ACTIVITY - Reproduce the stretch of the passage on transiting planets around M dwarfs from "We propose a" through "planets are anti-correlated.", word for word.

GIVEN PASSAGE -
····················

Why Do M dwarfs Have More Transiting Planets?
We propose a planet formation scenario to explain the elevated occurrence rates of transiting planets around M dwarfs compared to sun-like stars discovered by Kepler.
We use a pebble drift and accretion model to simulate the growth of planet cores inside and outside of the snow line. A smaller pebble size interior to the snow line delays the growth of super-Earths, allowing giant planet cores in the outer disk to form first.
When those giant planets reach pebble isolation mass they cut off the flow of pebbles to the inner disk and prevent the formation of close-in super-Earths. We apply this model to stars with masses between 0.1 and 2 solar mass and for a range of initial disk masses. We find that the masses of hot super-Earths and of cold giant planets are anti-correlated.

····················

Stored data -

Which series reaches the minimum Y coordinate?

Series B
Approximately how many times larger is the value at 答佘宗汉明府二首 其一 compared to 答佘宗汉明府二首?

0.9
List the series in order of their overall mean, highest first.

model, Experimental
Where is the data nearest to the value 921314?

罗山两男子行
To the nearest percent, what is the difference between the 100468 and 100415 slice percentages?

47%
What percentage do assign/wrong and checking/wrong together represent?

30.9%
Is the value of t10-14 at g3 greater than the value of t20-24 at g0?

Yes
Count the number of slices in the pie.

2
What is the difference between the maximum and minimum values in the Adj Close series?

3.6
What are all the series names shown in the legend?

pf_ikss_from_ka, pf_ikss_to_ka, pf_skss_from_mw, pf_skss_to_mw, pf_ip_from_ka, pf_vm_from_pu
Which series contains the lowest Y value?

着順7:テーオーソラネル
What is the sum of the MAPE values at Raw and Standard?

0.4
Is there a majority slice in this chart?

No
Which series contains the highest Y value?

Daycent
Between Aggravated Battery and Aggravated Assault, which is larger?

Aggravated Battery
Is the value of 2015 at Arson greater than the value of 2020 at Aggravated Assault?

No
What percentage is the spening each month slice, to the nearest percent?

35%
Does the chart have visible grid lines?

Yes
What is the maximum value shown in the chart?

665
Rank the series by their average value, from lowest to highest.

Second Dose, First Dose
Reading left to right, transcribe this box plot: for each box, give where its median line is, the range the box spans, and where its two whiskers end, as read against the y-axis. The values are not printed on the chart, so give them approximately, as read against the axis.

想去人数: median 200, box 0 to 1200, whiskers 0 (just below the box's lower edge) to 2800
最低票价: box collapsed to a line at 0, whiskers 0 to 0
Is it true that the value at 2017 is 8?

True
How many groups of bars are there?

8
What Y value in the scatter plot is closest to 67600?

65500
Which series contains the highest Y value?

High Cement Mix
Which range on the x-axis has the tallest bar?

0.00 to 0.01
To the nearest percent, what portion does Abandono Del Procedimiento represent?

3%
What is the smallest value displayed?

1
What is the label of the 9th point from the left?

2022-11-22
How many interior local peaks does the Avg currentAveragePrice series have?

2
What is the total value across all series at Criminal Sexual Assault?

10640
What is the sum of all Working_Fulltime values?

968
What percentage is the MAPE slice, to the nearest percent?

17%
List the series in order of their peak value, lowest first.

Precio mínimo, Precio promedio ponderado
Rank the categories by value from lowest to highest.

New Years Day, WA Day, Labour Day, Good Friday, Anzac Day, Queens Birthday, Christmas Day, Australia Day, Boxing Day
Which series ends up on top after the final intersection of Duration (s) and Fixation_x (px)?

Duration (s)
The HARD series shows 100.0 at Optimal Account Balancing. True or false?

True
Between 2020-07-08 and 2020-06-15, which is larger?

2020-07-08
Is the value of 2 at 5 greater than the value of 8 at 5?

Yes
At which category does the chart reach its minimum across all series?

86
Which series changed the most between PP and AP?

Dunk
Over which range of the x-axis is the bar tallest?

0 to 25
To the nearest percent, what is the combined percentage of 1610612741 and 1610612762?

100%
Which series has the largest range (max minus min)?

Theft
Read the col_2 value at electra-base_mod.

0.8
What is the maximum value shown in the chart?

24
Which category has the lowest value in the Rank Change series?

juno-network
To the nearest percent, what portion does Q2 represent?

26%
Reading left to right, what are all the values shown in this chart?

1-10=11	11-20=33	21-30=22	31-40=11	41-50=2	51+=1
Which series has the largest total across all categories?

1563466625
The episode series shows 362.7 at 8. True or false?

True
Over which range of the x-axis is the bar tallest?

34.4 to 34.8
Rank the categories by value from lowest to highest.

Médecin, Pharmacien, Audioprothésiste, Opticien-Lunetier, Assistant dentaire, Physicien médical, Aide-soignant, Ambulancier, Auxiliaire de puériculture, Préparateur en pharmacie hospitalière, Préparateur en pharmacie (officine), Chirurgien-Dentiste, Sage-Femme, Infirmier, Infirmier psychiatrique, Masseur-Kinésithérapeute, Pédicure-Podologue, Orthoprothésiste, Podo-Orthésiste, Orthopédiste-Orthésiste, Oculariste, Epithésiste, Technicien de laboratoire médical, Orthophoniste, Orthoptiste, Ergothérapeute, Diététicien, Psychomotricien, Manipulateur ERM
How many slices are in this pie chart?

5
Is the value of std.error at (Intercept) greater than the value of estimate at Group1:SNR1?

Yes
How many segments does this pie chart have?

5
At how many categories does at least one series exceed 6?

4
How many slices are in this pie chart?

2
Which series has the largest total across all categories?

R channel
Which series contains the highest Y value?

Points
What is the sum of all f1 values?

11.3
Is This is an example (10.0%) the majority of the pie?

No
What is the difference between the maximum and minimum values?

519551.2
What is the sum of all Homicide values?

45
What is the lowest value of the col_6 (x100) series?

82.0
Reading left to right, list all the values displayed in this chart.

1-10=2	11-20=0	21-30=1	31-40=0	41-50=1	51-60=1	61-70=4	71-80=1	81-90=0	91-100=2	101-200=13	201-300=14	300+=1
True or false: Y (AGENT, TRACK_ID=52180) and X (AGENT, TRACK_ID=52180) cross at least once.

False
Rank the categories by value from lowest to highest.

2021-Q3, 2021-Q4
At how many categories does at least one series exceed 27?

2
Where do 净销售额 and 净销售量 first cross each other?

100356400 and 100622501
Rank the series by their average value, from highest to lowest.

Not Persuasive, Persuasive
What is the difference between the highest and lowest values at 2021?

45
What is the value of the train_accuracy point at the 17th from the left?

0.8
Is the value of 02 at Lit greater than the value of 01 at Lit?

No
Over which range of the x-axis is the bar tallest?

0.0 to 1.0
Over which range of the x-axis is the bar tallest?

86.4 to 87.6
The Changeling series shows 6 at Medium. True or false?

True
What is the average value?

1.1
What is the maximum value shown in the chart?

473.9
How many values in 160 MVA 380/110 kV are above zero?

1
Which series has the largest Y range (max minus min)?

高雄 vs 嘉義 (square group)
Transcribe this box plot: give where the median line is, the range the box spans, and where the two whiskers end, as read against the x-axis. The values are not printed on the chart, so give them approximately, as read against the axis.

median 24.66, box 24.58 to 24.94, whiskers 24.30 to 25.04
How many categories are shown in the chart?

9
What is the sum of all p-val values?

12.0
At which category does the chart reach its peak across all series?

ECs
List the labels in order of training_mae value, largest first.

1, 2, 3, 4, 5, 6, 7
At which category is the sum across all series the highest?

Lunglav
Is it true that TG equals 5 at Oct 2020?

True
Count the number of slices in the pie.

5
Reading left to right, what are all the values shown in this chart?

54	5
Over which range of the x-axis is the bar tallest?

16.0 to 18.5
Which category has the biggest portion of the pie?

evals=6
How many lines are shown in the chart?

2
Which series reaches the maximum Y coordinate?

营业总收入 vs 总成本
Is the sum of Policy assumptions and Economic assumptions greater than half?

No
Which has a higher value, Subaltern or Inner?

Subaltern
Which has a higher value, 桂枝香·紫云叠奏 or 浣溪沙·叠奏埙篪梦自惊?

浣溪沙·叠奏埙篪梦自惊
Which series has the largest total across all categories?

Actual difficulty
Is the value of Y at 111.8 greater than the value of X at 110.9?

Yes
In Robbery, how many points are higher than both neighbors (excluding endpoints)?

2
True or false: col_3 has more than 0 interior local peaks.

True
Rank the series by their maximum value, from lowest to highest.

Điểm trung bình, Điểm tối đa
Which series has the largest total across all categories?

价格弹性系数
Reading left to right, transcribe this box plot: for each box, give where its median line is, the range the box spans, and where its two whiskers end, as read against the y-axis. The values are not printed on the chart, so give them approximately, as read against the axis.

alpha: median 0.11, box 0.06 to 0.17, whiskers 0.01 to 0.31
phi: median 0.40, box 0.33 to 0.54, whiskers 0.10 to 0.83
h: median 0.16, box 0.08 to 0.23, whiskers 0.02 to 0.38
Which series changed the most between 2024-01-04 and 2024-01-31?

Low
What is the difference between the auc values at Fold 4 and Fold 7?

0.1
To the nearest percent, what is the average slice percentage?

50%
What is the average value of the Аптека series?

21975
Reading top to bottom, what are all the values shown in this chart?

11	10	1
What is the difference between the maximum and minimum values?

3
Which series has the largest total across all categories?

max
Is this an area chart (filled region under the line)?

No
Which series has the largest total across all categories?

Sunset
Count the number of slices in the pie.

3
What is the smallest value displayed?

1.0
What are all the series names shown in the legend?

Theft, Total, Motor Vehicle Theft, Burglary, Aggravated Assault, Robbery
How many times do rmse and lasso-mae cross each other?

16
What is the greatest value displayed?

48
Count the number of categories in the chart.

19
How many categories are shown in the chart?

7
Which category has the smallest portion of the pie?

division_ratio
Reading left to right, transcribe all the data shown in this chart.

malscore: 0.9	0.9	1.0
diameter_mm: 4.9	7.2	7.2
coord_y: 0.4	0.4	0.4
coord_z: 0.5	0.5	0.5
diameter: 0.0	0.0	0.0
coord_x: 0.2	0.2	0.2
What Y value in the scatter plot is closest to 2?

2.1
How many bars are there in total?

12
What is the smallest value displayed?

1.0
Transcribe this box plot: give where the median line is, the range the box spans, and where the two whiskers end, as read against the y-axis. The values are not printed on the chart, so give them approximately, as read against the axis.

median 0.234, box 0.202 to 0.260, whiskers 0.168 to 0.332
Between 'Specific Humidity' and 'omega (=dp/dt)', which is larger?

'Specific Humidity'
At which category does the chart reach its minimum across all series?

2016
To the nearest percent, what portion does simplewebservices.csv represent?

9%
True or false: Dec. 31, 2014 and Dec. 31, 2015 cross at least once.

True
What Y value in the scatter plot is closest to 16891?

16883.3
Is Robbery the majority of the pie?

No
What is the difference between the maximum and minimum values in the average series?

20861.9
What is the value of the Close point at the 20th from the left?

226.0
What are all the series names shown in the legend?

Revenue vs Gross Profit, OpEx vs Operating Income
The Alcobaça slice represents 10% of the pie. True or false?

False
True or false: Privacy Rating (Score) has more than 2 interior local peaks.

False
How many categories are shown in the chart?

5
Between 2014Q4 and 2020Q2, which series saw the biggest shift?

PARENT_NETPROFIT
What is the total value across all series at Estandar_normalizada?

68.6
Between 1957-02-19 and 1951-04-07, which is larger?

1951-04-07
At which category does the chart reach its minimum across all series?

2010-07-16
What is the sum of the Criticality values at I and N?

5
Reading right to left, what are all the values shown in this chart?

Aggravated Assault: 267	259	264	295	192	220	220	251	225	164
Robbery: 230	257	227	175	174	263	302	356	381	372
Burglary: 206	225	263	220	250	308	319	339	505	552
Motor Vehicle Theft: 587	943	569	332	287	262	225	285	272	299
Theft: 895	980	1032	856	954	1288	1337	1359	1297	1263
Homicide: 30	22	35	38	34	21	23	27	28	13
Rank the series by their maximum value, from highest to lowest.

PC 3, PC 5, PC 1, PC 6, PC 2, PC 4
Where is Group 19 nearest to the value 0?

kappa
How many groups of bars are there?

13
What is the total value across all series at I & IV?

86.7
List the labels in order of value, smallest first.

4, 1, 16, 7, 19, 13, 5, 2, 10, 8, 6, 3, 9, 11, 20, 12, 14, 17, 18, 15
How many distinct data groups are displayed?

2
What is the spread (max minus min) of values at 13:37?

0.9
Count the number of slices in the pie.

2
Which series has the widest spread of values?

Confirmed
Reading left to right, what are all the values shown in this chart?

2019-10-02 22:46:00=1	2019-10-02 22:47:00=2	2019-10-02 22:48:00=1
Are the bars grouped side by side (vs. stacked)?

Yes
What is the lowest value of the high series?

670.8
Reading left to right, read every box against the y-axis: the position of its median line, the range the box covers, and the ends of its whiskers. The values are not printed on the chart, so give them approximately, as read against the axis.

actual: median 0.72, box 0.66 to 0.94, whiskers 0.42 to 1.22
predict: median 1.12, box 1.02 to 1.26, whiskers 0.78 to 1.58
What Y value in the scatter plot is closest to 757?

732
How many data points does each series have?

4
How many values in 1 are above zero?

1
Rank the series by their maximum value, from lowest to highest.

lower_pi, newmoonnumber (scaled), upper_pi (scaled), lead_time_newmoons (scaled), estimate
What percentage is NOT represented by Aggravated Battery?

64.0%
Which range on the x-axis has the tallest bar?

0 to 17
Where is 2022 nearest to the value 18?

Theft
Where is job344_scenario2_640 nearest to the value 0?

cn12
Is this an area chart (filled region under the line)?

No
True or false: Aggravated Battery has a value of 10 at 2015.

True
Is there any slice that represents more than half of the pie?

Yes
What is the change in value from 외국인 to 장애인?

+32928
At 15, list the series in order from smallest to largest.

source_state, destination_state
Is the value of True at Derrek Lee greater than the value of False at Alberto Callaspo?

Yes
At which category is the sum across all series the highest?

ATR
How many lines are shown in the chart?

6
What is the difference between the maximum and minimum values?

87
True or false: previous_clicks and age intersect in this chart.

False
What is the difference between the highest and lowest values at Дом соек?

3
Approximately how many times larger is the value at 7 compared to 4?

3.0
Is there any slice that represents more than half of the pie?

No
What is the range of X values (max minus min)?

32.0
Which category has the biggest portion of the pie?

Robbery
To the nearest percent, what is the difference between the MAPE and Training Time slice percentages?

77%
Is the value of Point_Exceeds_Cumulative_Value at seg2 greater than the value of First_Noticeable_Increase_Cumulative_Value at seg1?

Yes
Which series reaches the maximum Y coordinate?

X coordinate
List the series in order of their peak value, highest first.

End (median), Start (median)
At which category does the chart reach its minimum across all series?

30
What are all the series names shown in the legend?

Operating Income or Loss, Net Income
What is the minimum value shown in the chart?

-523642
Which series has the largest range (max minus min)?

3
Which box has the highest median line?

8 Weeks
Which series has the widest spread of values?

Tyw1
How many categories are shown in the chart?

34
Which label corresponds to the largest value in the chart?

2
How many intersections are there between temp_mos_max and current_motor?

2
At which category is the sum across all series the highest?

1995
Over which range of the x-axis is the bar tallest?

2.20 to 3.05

····················

SOLUTION -
We propose a planet formation scenario to explain the elevated occurrence rates of transiting planets around M dwarfs compared to sun-like stars discovered by Kepler.
We use a pebble drift and accretion model to simulate the growth of planet cores inside and outside of the snow line. A smaller pebble size interior to the snow line delays the growth of super-Earths, allowing giant planet cores in the outer disk to form first.
When those giant planets reach pebble isolation mass they cut off the flow of pebbles to the inner disk and prevent the formation of close-in super-Earths. We apply this model to stars with masses between 0.1 and 2 solar mass and for a range of initial disk masses. We find that the masses of hot super-Earths and of cold giant planets are anti-correlated.